-- Source data follows --

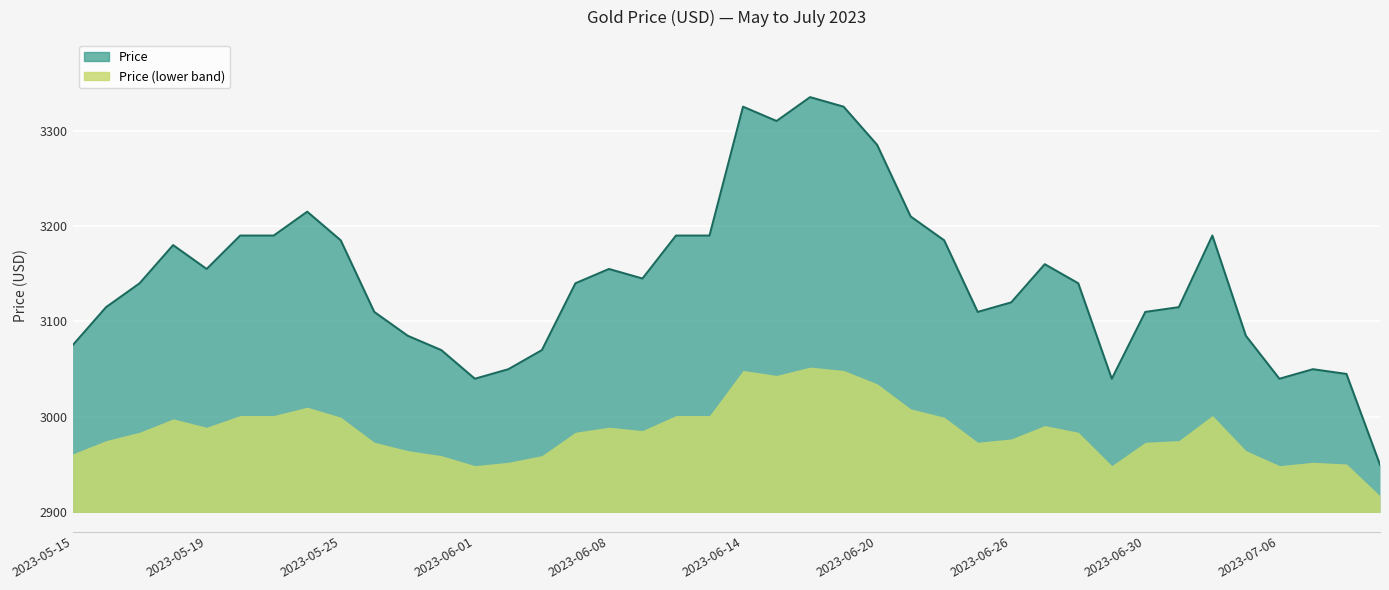

How many lines are shown in the chart?

1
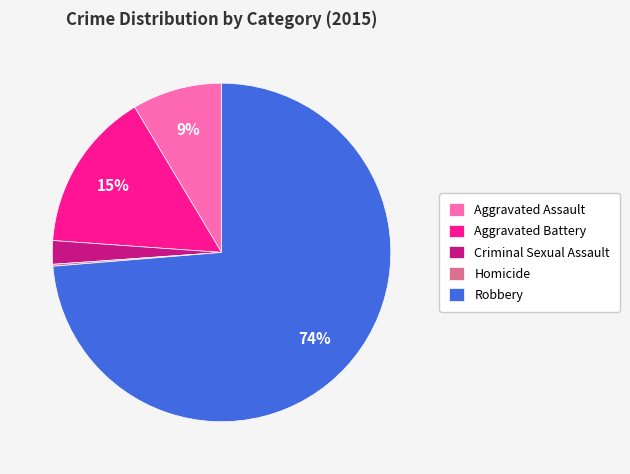

Between Criminal Sexual Assault and Robbery, which is larger?

Robbery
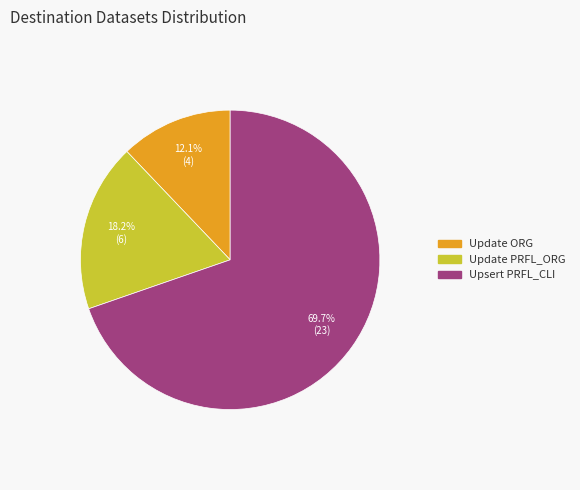

Between Upsert PRFL_CLI and Update PRFL_ORG, which is larger?

Upsert PRFL_CLI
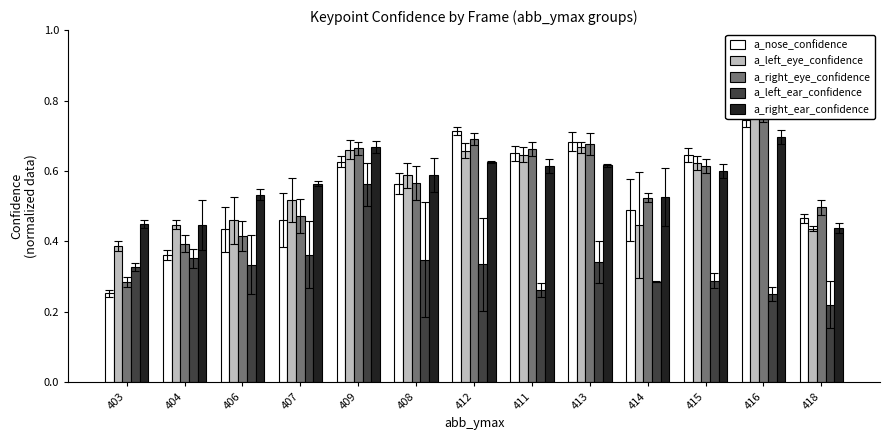

Where is a_right_eye_confidence nearest to the value 0?

403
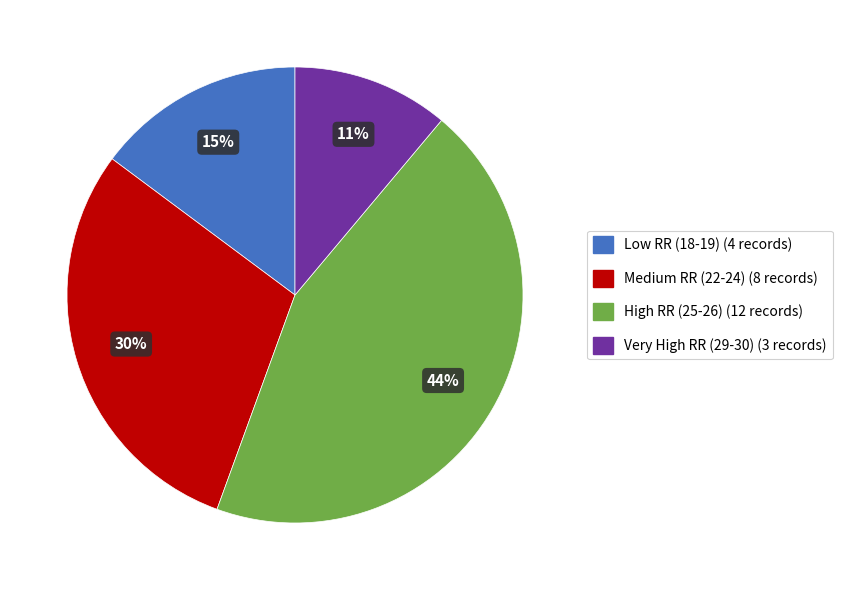

To the nearest percent, what is the difference between the largest and smallest slice percentages?

33%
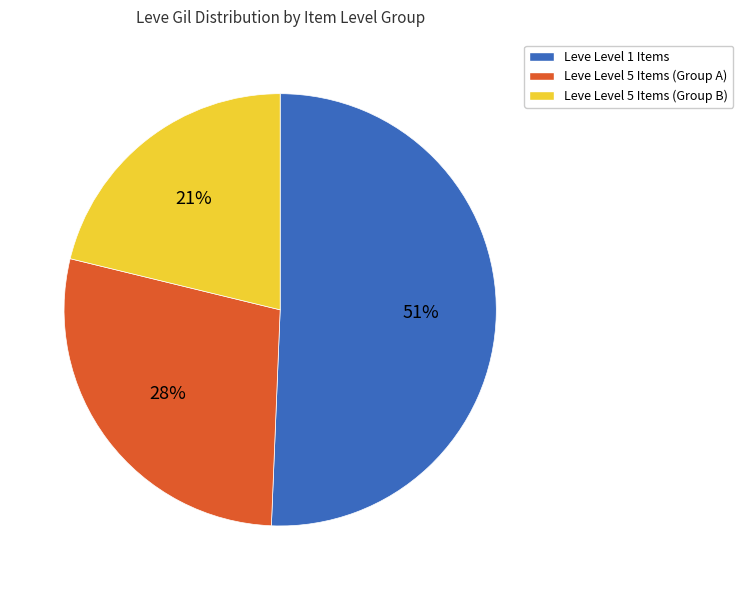

Rank the categories by value from lowest to highest.

Leve Level 5 Items (Group B), Leve Level 5 Items (Group A), Leve Level 1 Items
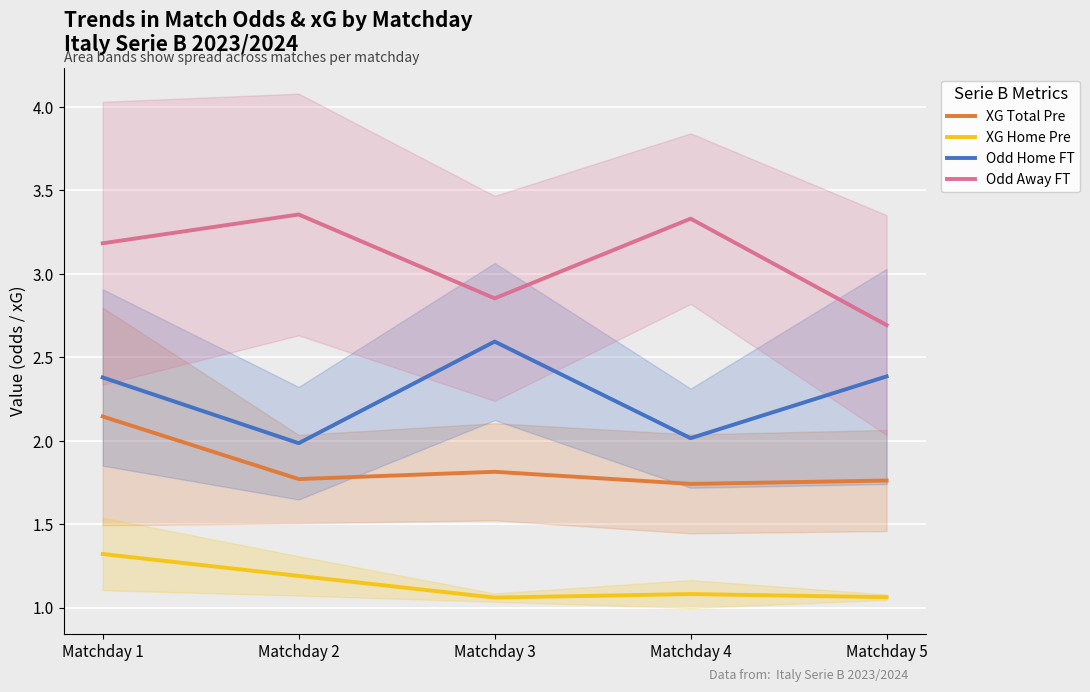

What is the value of the Odd Away FT point at the 5th from the left?

2.7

-- Source data concluded --

# What the task asks
Present the listing from the line holding "Between Upsert PRFL_CLI" through the end of the listing, inclusive, as a Markdown table with the columns Row and Text, one numbered row per line. Leave out blank lines and pictures.

# Problem solution
| Row | Text |
|---|---|
| 1 | Between Upsert PRFL_CLI and Update PRFL_ORG, which is larger? |
| 2 | Upsert PRFL_CLI |
| 3 | Where is a_right_eye_confidence nearest to the value 0? |
| 4 | 403 |
| 5 | To the nearest percent, what is the difference between the largest and smallest slice percentages? |
| 6 | 33% |
| 7 | Rank the categories by value from lowest to highest. |
| 8 | Leve Level 5 Items (Group B), Leve Level 5 Items (Group A), Leve Level 1 Items |
| 9 | What is the value of the Odd Away FT point at the 5th from the left? |
| 10 | 2.7 |